La. elderly office needs leadership
(AP) — Gov. Bobby Jindal’s decision not to replace the fired head of his Office of Elderly Affairs for nearly three years has lessened the effectiveness of the agency’s mission to help the elderly, according to an audit released Monday.
Legislative Auditor Daryl Purpera’s office said the agency’s formula for sending state and federal money to local councils on aging doesn’t determine where needs are greatest. The audit said the office doesn’t consistently track the services it funds, and the shortfall could become more acute as the elderly population grows and the need for services intensifies.
The Office of Elderly Affairs works with local senior centers, community service organizations and volunteer programs to provide assistance with meals, transportation, counseling and personal care for senior citizens.

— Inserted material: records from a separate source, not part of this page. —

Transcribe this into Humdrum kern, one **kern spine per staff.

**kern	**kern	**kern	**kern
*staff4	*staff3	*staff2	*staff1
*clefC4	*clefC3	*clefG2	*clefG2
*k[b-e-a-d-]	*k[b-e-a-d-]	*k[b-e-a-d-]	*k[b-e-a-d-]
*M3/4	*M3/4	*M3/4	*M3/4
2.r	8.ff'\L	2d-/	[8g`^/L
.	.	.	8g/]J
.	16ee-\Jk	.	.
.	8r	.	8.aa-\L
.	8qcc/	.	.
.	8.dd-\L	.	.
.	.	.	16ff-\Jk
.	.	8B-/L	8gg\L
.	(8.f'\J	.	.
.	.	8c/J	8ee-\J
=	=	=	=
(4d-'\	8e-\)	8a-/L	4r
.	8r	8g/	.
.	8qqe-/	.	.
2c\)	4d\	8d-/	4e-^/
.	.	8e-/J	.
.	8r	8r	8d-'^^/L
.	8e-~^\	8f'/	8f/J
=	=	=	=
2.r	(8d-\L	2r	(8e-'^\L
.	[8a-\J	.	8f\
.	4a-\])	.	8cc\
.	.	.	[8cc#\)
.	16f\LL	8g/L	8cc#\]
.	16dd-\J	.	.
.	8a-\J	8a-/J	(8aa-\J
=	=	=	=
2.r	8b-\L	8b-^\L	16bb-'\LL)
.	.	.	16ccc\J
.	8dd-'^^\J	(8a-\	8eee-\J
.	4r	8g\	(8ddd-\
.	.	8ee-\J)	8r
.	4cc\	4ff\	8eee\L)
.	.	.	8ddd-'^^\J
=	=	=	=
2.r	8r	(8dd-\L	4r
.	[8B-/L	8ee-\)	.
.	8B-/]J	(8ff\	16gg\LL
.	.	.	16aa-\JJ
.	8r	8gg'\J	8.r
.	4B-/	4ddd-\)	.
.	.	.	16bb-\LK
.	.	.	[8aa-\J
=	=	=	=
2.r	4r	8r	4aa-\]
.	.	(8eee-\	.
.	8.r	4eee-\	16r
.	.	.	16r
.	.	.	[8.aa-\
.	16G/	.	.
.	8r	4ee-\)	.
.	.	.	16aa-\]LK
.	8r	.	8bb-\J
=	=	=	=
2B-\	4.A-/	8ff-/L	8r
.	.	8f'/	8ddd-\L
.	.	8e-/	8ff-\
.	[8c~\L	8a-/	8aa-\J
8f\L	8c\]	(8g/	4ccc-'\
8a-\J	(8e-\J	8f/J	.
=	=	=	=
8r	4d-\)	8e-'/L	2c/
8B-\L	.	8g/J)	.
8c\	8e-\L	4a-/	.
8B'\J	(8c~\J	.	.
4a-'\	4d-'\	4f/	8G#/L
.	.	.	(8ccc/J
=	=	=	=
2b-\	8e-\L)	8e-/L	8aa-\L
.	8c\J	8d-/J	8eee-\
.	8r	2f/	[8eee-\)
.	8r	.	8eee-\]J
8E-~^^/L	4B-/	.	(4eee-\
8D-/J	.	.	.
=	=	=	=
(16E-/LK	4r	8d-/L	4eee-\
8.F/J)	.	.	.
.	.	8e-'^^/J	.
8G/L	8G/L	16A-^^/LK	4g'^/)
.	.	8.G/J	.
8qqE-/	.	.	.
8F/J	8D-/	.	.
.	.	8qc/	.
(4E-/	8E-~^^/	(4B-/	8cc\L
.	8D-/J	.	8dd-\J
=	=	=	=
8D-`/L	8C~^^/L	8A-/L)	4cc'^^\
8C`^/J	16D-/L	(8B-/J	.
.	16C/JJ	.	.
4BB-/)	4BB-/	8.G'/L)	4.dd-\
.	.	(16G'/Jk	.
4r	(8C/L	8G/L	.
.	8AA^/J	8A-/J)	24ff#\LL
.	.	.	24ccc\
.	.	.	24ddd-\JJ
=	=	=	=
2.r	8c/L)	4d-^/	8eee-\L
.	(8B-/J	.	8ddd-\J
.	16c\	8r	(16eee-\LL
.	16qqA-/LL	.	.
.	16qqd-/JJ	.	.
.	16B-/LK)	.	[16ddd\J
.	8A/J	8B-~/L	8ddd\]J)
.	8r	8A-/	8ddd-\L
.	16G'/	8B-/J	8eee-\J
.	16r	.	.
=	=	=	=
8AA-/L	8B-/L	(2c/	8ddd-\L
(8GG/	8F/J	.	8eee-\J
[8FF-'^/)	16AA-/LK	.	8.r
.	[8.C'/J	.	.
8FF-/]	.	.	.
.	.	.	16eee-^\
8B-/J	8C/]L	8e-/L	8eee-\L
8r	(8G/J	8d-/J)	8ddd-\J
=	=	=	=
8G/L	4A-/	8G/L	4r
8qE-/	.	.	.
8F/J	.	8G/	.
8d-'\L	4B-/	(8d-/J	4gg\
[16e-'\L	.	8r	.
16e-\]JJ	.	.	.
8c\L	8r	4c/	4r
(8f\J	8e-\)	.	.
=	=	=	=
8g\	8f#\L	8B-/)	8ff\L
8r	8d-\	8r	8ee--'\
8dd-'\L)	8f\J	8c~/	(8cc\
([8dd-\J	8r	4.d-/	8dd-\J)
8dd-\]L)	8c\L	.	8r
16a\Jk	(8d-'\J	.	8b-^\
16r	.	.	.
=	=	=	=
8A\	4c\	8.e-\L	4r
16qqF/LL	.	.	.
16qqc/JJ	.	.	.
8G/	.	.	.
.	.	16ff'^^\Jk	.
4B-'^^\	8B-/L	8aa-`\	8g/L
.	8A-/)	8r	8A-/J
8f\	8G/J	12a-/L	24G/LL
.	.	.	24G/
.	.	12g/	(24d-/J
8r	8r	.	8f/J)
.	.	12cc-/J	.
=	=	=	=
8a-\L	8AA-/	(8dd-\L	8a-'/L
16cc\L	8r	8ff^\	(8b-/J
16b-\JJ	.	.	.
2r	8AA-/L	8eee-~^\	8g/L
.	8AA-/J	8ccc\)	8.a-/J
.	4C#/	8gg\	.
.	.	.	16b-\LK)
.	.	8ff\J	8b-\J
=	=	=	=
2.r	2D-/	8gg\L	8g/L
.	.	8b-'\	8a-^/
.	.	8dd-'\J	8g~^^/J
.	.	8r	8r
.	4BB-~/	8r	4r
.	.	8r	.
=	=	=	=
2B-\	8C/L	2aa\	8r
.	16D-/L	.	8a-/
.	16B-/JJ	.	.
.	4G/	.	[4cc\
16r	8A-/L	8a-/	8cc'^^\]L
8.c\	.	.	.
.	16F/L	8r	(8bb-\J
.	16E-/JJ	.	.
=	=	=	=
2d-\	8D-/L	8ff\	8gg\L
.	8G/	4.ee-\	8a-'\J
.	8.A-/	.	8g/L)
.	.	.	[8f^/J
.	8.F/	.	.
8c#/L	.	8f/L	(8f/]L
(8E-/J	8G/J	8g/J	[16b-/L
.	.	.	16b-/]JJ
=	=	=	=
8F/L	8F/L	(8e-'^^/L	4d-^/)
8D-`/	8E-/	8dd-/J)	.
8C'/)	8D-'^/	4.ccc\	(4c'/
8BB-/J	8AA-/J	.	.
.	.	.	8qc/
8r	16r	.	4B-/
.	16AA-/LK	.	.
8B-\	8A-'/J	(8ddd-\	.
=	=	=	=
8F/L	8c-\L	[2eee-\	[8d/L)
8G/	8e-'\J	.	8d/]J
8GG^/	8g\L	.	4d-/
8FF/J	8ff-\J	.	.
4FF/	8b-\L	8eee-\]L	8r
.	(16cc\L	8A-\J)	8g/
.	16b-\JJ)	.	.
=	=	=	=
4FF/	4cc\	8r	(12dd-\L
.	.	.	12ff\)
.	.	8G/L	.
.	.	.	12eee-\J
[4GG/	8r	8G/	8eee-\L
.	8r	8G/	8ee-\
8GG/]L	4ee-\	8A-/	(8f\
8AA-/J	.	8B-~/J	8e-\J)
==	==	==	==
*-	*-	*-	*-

“Having stronger and more consistent oversight and strategically using data to evaluate and manage would help (the agency) ensure that effective and relevant services are delivered to the increasing number of elderly in Louisiana,” the audit says.
The Jindal administration defended its formula, saying it was approved by federal officials and didn’t need tweaking. Karen Ryder, deputy assistant secretary for the Office of Elderly Affairs, said in a written response to the audit that the agency will work more closely with local organizations to monitor spending.
In 2012, Jindal fired the office’s executive director, Martha Manuel, a day after she told lawmakers that the governor’s plan to merge the Office of Elderly Affairs into the state health department would damage services for Louisiana’s senior citizens. Lawmakers later refused to allow the move. Jindal never named another executive director to lead the agency.
“This lack of leadership contributes to the agency’s inability to fulfill its mission as a visible advocate for the elderly and results in the aging network not having a voice in policy and budget discussions,” Purpera’s office said.
Jindal spokeswoman Shannon Bates said state law requires a governor to pick an executive director from those nominated by the Louisiana Executive Board on Aging. She said the only person recommended by the board since 2012 was the subject of ethics complaints.
“We are ready to work with them once they send us another candidate,” Bates said in a statement.
The audit also said while the agency collects data on services and the demographics of its recipients, the information is used mainly to comply with federal reporting requirements. Auditors said that data could be used to better steer aid to areas of need, in rural communities where elderly residents are harder to reach and to low-income minority populations.
Louisiana’s Office of Elderly Affairs gives a base allocation of $12,000 to each parish, then uses a formula to distribute the rest of the money. The formula considers the number of elderly people, the parish size and poverty levels.
Purpera’s office said other states use extra factors like the prevalence of minorities, the number of people with disabilities and the type of area, whether rural or urban.
While the Jindal administration agreed to more closely train councils on aging and volunteer programs on data collection, it didn’t agree to revise its formula.
Ryder said the current formula “allows for targeting funding areas with the greatest needs and allows for equitable funding as necessary to the small rural parishes as well as the large urban parishes.”